Incontinence can happen at any age, but it’s increasingly more common as we age. In fact, the Urology Care Foundation reports that half of all women older than 65 experience at least occasional bladder leakage. Causes range from childbirth and constipation to serious conditions like Alzheimer’s and Parkinson’s.
Surgery is always a possibility, but there are a variety of treatment methods that depend on the type of incontinence you or a loved one might be suffering. Bannister Center for Rehabilitation and Nursing has a look at six different types of urinary incontinence.
- Urge Incontinence
This is the most common form and is commonly known as an overactive bladder. This is when you have a sudden need to go and lose some urine before you get to the toilet.
- Total Incontinence
This is diagnosed when the sphincter muscle stops working, resulting in constant and uncontrollable leaking.
- Stress Incontinence
This is most common in women who have given birth, but it’s also found in men who have had prostate cancer or surgery for it.
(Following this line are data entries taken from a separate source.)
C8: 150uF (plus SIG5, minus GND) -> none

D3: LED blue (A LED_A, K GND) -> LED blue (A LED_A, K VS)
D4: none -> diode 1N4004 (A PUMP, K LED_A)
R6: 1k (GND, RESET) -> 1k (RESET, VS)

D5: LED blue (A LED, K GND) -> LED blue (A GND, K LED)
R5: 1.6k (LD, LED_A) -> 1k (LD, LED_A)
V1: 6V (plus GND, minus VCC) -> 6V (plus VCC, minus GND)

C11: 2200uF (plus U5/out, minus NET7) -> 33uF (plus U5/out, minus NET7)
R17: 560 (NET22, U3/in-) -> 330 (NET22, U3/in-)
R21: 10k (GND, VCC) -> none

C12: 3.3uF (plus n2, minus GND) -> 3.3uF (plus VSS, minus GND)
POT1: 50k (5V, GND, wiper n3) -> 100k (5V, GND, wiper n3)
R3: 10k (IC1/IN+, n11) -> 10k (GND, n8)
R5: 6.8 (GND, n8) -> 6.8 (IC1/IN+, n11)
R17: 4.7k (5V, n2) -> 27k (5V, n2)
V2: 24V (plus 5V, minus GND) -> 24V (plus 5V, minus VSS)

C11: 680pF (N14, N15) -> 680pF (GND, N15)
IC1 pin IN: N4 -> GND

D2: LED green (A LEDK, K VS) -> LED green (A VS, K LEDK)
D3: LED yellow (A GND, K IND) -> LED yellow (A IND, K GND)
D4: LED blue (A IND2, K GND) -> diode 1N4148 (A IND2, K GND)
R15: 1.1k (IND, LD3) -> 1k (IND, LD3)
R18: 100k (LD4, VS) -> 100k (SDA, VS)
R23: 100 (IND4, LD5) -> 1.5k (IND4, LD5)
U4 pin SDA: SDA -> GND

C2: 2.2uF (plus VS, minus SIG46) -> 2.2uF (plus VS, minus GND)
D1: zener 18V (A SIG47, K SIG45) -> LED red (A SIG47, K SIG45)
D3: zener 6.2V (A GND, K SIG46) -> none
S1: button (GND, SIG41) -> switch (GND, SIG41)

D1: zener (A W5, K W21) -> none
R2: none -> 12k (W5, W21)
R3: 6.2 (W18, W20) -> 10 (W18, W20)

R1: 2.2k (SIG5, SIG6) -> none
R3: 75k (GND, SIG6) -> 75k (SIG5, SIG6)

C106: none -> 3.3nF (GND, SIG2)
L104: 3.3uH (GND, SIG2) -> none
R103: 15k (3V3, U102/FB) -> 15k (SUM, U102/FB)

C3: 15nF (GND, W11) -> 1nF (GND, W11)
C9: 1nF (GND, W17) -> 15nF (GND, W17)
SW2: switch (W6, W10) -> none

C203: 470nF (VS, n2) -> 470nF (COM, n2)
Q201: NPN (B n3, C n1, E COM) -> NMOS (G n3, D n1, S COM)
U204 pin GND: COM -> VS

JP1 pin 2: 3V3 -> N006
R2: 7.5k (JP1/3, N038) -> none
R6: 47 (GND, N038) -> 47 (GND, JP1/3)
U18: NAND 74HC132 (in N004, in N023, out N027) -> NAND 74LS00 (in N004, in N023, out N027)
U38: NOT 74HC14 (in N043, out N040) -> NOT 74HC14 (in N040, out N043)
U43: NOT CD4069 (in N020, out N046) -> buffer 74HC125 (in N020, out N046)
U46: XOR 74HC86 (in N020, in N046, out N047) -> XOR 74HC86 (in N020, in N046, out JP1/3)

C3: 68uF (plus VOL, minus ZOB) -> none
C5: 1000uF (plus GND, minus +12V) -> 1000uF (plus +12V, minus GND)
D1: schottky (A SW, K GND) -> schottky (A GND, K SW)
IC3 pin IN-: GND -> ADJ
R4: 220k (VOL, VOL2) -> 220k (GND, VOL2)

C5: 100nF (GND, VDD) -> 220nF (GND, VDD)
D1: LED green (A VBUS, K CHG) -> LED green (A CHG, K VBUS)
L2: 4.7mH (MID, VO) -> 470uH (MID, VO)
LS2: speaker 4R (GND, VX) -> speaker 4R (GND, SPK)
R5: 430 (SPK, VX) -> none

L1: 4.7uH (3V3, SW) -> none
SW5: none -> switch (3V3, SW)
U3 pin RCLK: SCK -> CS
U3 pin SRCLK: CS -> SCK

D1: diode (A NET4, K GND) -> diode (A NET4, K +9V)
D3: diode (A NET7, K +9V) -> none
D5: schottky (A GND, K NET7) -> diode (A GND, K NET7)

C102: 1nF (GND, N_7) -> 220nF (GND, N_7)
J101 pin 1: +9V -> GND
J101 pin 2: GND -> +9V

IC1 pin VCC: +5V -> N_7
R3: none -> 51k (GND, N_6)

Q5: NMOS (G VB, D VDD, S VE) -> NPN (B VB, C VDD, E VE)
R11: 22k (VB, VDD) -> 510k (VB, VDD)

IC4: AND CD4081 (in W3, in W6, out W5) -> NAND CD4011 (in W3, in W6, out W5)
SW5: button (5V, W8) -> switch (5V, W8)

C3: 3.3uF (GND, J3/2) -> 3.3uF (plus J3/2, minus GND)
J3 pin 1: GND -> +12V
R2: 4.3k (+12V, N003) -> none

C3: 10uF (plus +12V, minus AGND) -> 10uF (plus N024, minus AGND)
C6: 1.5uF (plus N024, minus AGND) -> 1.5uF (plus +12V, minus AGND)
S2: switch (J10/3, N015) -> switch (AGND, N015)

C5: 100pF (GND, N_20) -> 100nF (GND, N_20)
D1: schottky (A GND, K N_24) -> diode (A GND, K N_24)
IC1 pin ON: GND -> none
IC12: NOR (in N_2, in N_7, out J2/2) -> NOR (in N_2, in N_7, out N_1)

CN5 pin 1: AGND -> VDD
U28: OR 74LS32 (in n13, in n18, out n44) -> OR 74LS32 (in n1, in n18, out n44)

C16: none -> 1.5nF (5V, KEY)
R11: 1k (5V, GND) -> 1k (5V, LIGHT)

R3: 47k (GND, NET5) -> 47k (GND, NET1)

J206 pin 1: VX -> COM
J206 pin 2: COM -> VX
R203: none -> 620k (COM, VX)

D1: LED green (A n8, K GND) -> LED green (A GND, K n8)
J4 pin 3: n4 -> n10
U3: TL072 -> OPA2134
This is when you urinate a little when sneezing, coughing, laughing, or lifting heavy objects.
- Overflow Incontinence
This happens because the bladder never fully empties. This may cause people to feel the need to go often and only go a little bit at a time. It’s generally caused by a weak bladder or an obstruction in the urinary tract system.
- Functional Incontinence
This is where there is technically nothing wrong with the urinary system, and the incontinence is caused by another ailment. It can be due to Alzheimer’s or other neurological conditions like a stroke, or arthritis could be the cause—this would be the case to where the person would get to the bathroom on time but wouldn’t be able to unzip their pants quickly enough.
- Mixed Incontinence
This is a combination of more than one type of incontinence listed above. Common types are stress and urge incontinence in women and urge and functional incontinence in those with Parkinson’s or stroke victims.